# Start of Material shown

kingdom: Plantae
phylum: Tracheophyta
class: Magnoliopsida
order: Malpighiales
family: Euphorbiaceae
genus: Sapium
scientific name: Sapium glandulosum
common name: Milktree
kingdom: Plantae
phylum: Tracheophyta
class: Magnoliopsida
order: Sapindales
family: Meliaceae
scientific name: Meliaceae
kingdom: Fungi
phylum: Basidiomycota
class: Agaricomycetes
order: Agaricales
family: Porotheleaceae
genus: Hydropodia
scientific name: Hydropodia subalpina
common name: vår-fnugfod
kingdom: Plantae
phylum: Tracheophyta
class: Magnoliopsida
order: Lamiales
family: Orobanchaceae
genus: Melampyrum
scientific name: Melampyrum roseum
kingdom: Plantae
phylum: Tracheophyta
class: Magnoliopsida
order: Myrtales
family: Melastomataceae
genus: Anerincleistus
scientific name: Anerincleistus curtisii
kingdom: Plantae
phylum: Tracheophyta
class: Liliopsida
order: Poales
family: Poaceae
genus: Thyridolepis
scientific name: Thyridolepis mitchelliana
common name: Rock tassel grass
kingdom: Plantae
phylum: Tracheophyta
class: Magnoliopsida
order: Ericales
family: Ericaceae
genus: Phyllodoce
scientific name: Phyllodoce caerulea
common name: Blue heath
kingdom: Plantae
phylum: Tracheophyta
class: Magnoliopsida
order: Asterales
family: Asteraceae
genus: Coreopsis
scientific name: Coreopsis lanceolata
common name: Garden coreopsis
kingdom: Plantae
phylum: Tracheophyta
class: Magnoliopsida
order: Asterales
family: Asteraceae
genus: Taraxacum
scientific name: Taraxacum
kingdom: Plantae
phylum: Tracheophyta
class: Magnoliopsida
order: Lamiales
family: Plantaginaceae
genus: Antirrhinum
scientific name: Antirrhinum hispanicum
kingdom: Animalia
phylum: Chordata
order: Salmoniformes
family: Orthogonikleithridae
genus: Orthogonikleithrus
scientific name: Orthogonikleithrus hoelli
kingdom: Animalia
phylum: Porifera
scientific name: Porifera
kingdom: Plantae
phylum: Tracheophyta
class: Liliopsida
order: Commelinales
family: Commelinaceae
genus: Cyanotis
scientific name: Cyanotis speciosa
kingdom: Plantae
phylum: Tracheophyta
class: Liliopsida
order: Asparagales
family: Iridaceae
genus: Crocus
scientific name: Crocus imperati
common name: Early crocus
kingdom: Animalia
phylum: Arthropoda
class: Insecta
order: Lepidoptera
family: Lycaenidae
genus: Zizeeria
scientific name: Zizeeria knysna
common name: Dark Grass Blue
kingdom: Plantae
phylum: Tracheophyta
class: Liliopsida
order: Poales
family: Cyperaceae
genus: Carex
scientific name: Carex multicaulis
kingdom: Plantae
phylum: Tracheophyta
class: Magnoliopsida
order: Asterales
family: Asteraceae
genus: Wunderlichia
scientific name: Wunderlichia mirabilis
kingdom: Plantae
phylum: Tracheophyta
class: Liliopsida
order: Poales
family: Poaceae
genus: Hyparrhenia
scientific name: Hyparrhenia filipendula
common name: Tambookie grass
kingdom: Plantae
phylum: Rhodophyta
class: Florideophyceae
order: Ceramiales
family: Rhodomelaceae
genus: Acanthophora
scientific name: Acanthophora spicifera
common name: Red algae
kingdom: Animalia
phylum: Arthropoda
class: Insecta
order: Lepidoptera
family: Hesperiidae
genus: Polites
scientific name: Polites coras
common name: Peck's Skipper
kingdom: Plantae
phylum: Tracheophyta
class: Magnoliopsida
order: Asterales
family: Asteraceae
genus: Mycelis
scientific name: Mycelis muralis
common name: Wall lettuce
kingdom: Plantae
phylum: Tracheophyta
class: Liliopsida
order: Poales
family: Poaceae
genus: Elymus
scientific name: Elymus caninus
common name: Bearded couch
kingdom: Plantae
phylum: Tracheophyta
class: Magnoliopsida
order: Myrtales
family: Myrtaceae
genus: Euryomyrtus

# End of Material shown

Rewrite the lines from the start of the rows through the line containing "kingdom: Fungi" as a numbered list, leaving out any blank lines.

1. kingdom: Plantae
2. phylum: Tracheophyta
3. class: Magnoliopsida
4. order: Malpighiales
5. family: Euphorbiaceae
6. genus: Sapium
7. scientific name: Sapium glandulosum
8. common name: Milktree
9. kingdom: Plantae
10. phylum: Tracheophyta
11. class: Magnoliopsida
12. order: Sapindales
13. family: Meliaceae
14. scientific name: Meliaceae
15. kingdom: Fungi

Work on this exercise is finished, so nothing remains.